**PASSAGE TO READ**
————

Onetime step to setup the account:
- Navigate to https://virtualcoach.jnaapti.io/
- Click on "Forgot your password" and follow instruction to reset password
Connecting and Starting the Virtual Linux Desktop
- Navigate to https://virtualcoach.jnaapti.io/
- Login into the dashboard and from the top-left corner dropdown menu click Lab Instances.
- Start the instance by clicking the play button
- Once the instance is ready, click on the desktop icon on the right.
- A new tab should open up with “noVNC” title and a “connect” button underneath. Click it to launch the Linux desktop. (Ignore the error “No session for pid 83” and click ok)
- Scroll to the bottom and click the start button on the lower left corner and start a Terminal by clicking “System Tools -> LXTerminal” NOTE: You can choose UXTerm and XTerm as well.
- That should bring up a terminal
Setting up the Lab Environment
- All our Labs and course resources are maintained at https://github.com/silicon-vlsi/SI2021-03-CMOS-VLSI
- First you have to clone this repository to your home directory:
git clone https://github.com/silicon-vlsi/SI2021-03-CMOS-VLSI
- After cloning the repository, you directory should look something like this:
SI2021-03-CMOS-VLSI/
├── LICENSE
├── README.md
├── docs
│ ├── 2021-0528-Assignment-MOS-SPICE.pdf
│ └── usefulParameters.pdf
└── tools
└── CppSimLite
- IMPORTANT: DO NOT WORK in this directory
SI2021-03-CMOS-VLSI. Treat the content of this directory as READ-ONLY. - In order to get all the environment variables of the EDA tools, append your
.bashrcwith the following:
if [ -f $HOME/SI2021-03-CMOS-VLSI/bashrc_eda ]; then
. $HOME/SI2021-03-CMOS-VLSI/bashrc_eda
else
echo "bashrc_eda DOES NOT EXIST"
fi- Next time you start a terminal, you can access all the tools.
NGSpice is a open source spice simulator for electric and electronic circuits.
- NGSpice Reference Manual: Complete reference manual in HTML format.
Precompiled ngspice v32 is installed in /project2020/eda/ngspice-32. Add the following environment variables in your ~/.bashrc
export SPICE_LIB_DIR=/project2020/eda/ngspice-32/glnxa64/share/ngspice
export SPICE_EXEC_DIR=/project2020/eda/ngspice-32/glnxa64/bin
export PATH=$PATH:$SPICE_EXEC_DIRThere is a initialization script in $SPICE_LIB_DIR/scripts/spinit. You can overwrite any of the initilization by adding commands to a local ~/.spiceinit .
The Spice model files are located at /project2020/eda/ngspice-32/models/scn4m_subm/nom
You can open a text editor create a netlist of the intended circuit for example of a voltage divider as shown below (say filename divider.sp):
First line in ngspice is always the title line
* This is a comment line
Vbat vin 0 DC 5
R1 vin vout 1k
R2 vout 0 1k
.control
tran 0.1u 1u
.endc
.end
Then start ngspice and source the netlist at the ngspice command prompt:
ngspice 1 -> source divider.spIt should output the node voltages at the initial transient voltages. you can plot any of the nodes eg.:
ngspice 2 -> plot v(vout)If you want to edit the file without leaving ngspice, simply type edit eg.

————

**Entries from a dataset**
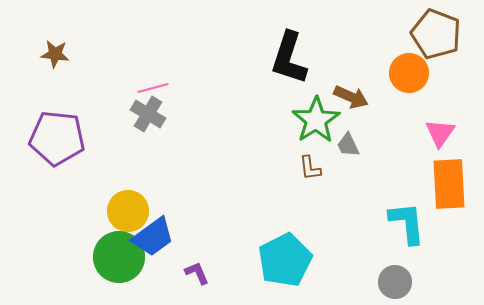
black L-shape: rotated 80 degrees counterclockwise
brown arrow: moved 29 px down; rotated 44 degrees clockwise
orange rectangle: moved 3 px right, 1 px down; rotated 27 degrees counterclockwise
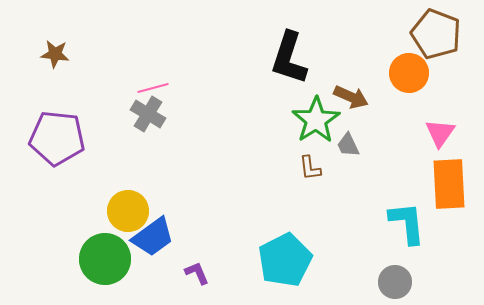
green circle: moved 14 px left, 2 px down
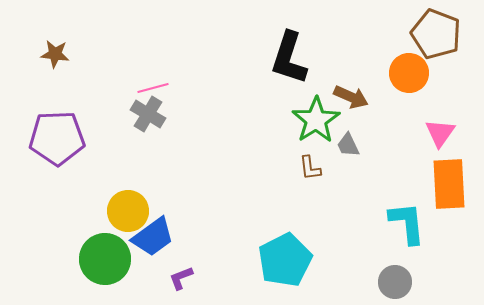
purple pentagon: rotated 8 degrees counterclockwise
purple L-shape: moved 16 px left, 5 px down; rotated 88 degrees counterclockwise
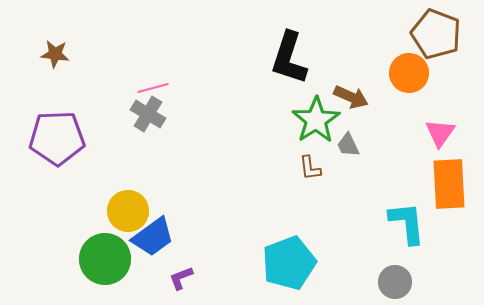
cyan pentagon: moved 4 px right, 3 px down; rotated 6 degrees clockwise
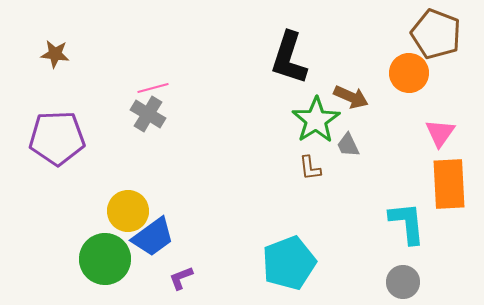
gray circle: moved 8 px right
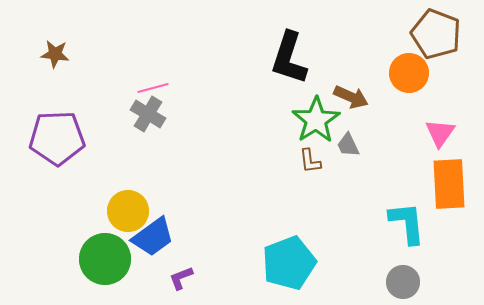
brown L-shape: moved 7 px up
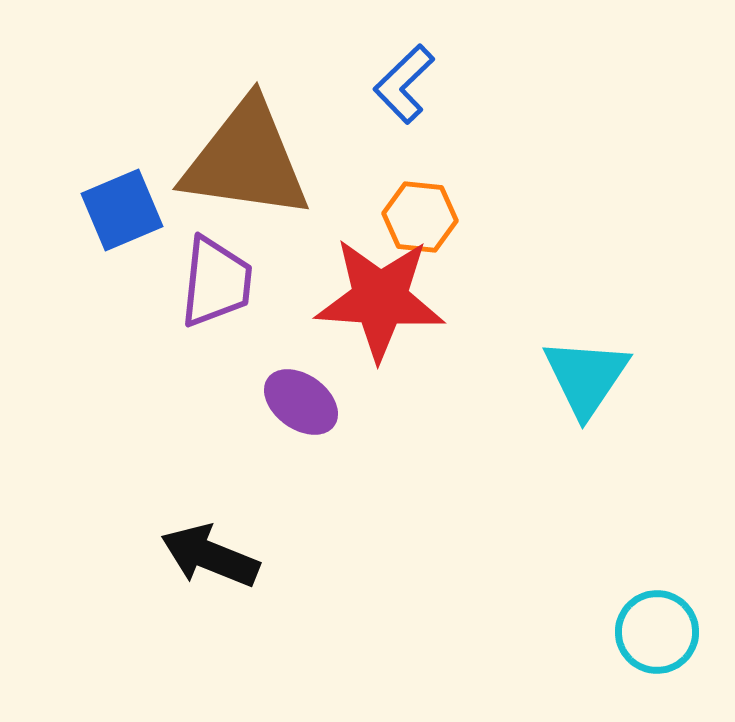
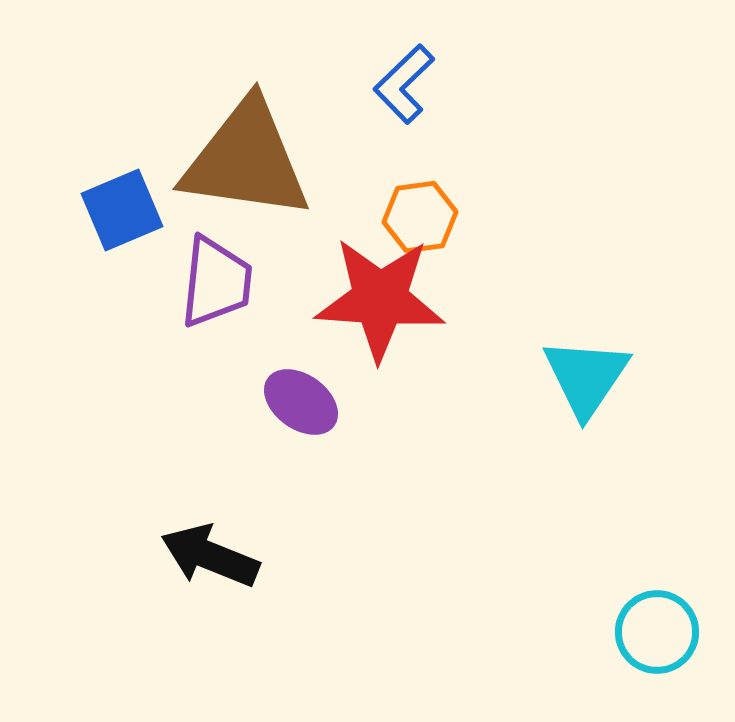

————

**PROBLEMS**
**A.** Does each of these statements agree with the lab setup guide? (i) The precompiled NGSpice installed is version 32. (ii) Users should do their work inside the SI2021-03-CMOS-VLSI directory. (iii) Clicking the desktop icon opens a new tab titled “noVNC”. Answer yes or no for each and quote the deciding words of the guide.
**B.** Can you rename "moved" to "shifted" in the listing, in the part that opens with the line containing "purple pentagon: rotated" and runs through the end of the listing, both ends included? Give back only those lines with every other word unchanged, and leave out the picture lines.

**COMPLETED EXERCISE**
**A.**
(i) Yes: "Precompiled ngspice v32 is installed in /project2020/eda/ngspice-32."
(ii) No: "IMPORTANT: DO NOT WORK in this directory"
(iii) Yes: "A new tab should open up with “noVNC” title"

**B.**
purple pentagon: rotated 8 degrees counterclockwise
purple L-shape: shifted 16 px left, 5 px down; rotated 88 degrees counterclockwise
cyan pentagon: shifted 4 px right, 3 px down; rotated 6 degrees clockwise
gray circle: shifted 8 px right
brown L-shape: shifted 7 px up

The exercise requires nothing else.